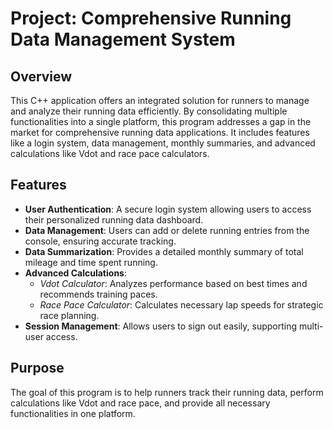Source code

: # Project: Comprehensive Running Data Management System

## Overview
This C++ application offers an integrated solution for runners to manage and analyze their running data efficiently. By consolidating multiple functionalities into a single platform, this program addresses a gap in the market for comprehensive running data applications. It includes features like a login system, data management, monthly summaries, and advanced calculations like Vdot and race pace calculators.

## Features
- **User Authentication**: A secure login system allowing users to access their personalized running data dashboard.
- **Data Management**: Users can add or delete running entries from the console, ensuring accurate tracking.
- **Data Summarization**: Provides a detailed monthly summary of total mileage and time spent running.
- **Advanced Calculations**:
   - *Vdot Calculator*: Analyzes performance based on best times and recommends training paces.
   - *Race Pace Calculator*: Calculates necessary lap speeds for strategic race planning.
- **Session Management**: Allows users to sign out easily, supporting multi-user access.

## Purpose
The goal of this program is to help runners track their running data, perform calculations like Vdot and race pace, and provide all necessary functionalities in one platform.
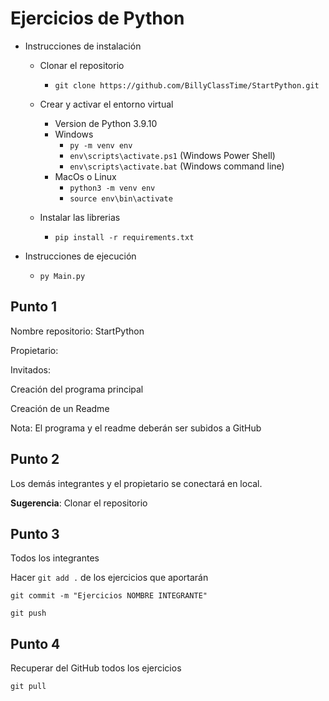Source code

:# Ejercicios de Python 

- Instrucciones de instalación

  - Clonar el repositorio

    - `git clone https://github.com/BillyClassTime/StartPython.git`

  - Crear y activar el entorno virtual
    - Version de Python 3.9.10 
    - Windows 
      - `py -m venv env ` 
      - `env\scripts\activate.ps1` (Windows Power Shell)
      - `env\scripts\activate.bat` (Windows command line)
    - MacOs o Linux
      - `python3 -m venv env`
      - `source env\bin\activate`
  - Instalar las librerias

    - `pip install -r requirements.txt`
- Instrucciones de ejecución

  - `py Main.py`

## Punto 1

Nombre repositorio: StartPython

Propietario: <Un integrante del equipo de trabajo>

Invitados: <Resto de integrantes del equipo>

Creación del programa principal

Creación de un Readme

Nota: El programa y el readme deberán ser subidos a GitHub

## Punto 2

Los demás integrantes y el propietario se conectará en local.

**Sugerencia**: Clonar el repositorio

## Punto 3

Todos los integrantes

Hacer `git add .` de los ejercicios que aportarán

`git commit -m "Ejercicios NOMBRE INTEGRANTE"`

`git push`

 

## Punto 4

Recuperar del GitHub todos los ejercicios

`git pull`
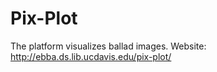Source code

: # Pix-Plot
The platform visualizes ballad images.
Website:
http://ebba.ds.lib.ucdavis.edu/pix-plot/
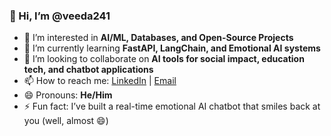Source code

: ### 👋 Hi, I’m @veeda241

- 👀 I’m interested in **AI/ML, Databases, and Open-Source Projects**
- 🌱 I’m currently learning **FastAPI, LangChain, and Emotional AI systems**
- 💞️ I’m looking to collaborate on **AI tools for social impact, education tech, and chatbot applications**
- 📫 How to reach me: [LinkedIn](https://www.linkedin.com/in/your-link) | [Email](mailto:your.email@example.com)
- 😄 Pronouns: **He/Him**
- ⚡ Fun fact: I’ve built a real-time emotional AI chatbot that smiles back at you (well, almost 😄)


<!---
veeda241/veeda241 is a ✨ special ✨ repository because its `README.md` (this file) appears on your GitHub profile.
You can click the Preview link to take a look at your changes.
--->
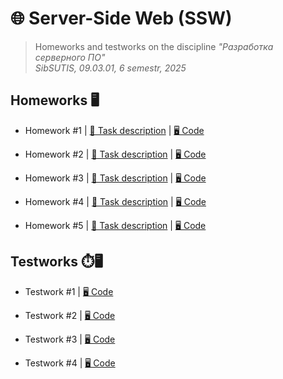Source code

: # 🌐 Server-Side Web (SSW)

> Homeworks and testworks on the discipline *"Разработка серверного ПО"*  
> *SibSUTIS, 09.03.01, 6 semestr, 2025* 

## Homeworks 🖥️

* Homework #1 | [📄 Task description](/docs/homework1.pdf/) | [🖥️ Code](/homeworks/lab1/FilterTool/) 

* Homework #2 | [📄 Task description](/docs/homework2.pdf/) | [🖥️ Code](/homeworks/lab2/MultithreadedCalculationSimulation/) 

* Homework #3 | [📄 Task description](/docs/homework3.pdf/) | [🖥️ Code](/homeworks/lab3/) 

* Homework #4 | [📄 Task description](/docs/homework4.pdf.pdf/) | [🖥️ Code](/homeworks/lab4/) 

* Homework #5 | [📄 Task description](/docs/homework5.pdf/) | [🖥️ Code](/homeworks/lab5/) 


## Testworks ⏱️🖥️

* Testwork #1 | [🖥️ Code](/testworks/test1/TestWork/)

* Testwork #2 | [🖥️ Code](/testworks/test2/)

* Testwork #3 | [🖥️ Code](/testworks/test3/)

* Testwork #4 | [🖥️ Code](/testworks/test4/)
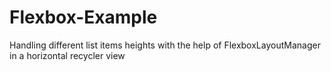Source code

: # Flexbox-Example
Handling different list items heights with the help of FlexboxLayoutManager in a horizontal recycler view
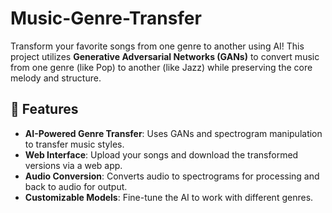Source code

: # Music-Genre-Transfer
Transform your favorite songs from one genre to another using AI! This project utilizes **Generative Adversarial Networks (GANs)** to convert music from one genre (like Pop) to another (like Jazz) while preserving the core melody and structure.

## 🚀 Features
- **AI-Powered Genre Transfer**: Uses GANs and spectrogram manipulation to transfer music styles.
- **Web Interface**: Upload your songs and download the transformed versions via a web app.
- **Audio Conversion**: Converts audio to spectrograms for processing and back to audio for output.
- **Customizable Models**: Fine-tune the AI to work with different genres.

————

• WHAT YOU HAVE TO DO: Please write out exactly the lines from the one holding "Homeworks and testworks" through the last line of the material above, both included, as a copy without pictures.

• FINISHED TASK:
> Homeworks and testworks on the discipline *"Разработка серверного ПО"*  
> *SibSUTIS, 09.03.01, 6 semestr, 2025* 

## Homeworks 🖥️

* Homework #1 | [📄 Task description](/docs/homework1.pdf/) | [🖥️ Code](/homeworks/lab1/FilterTool/) 

* Homework #2 | [📄 Task description](/docs/homework2.pdf/) | [🖥️ Code](/homeworks/lab2/MultithreadedCalculationSimulation/) 

* Homework #3 | [📄 Task description](/docs/homework3.pdf/) | [🖥️ Code](/homeworks/lab3/) 

* Homework #4 | [📄 Task description](/docs/homework4.pdf.pdf/) | [🖥️ Code](/homeworks/lab4/) 

* Homework #5 | [📄 Task description](/docs/homework5.pdf/) | [🖥️ Code](/homeworks/lab5/) 


## Testworks ⏱️🖥️

* Testwork #1 | [🖥️ Code](/testworks/test1/TestWork/)

* Testwork #2 | [🖥️ Code](/testworks/test2/)

* Testwork #3 | [🖥️ Code](/testworks/test3/)

* Testwork #4 | [🖥️ Code](/testworks/test4/)
Source code

: # Flexbox-Example
Handling different list items heights with the help of FlexboxLayoutManager in a horizontal recycler view
Source code

: # Music-Genre-Transfer
Transform your favorite songs from one genre to another using AI! This project utilizes **Generative Adversarial Networks (GANs)** to convert music from one genre (like Pop) to another (like Jazz) while preserving the core melody and structure.

## 🚀 Features
- **AI-Powered Genre Transfer**: Uses GANs and spectrogram manipulation to transfer music styles.
- **Web Interface**: Upload your songs and download the transformed versions via a web app.
- **Audio Conversion**: Converts audio to spectrograms for processing and back to audio for output.
- **Customizable Models**: Fine-tune the AI to work with different genres.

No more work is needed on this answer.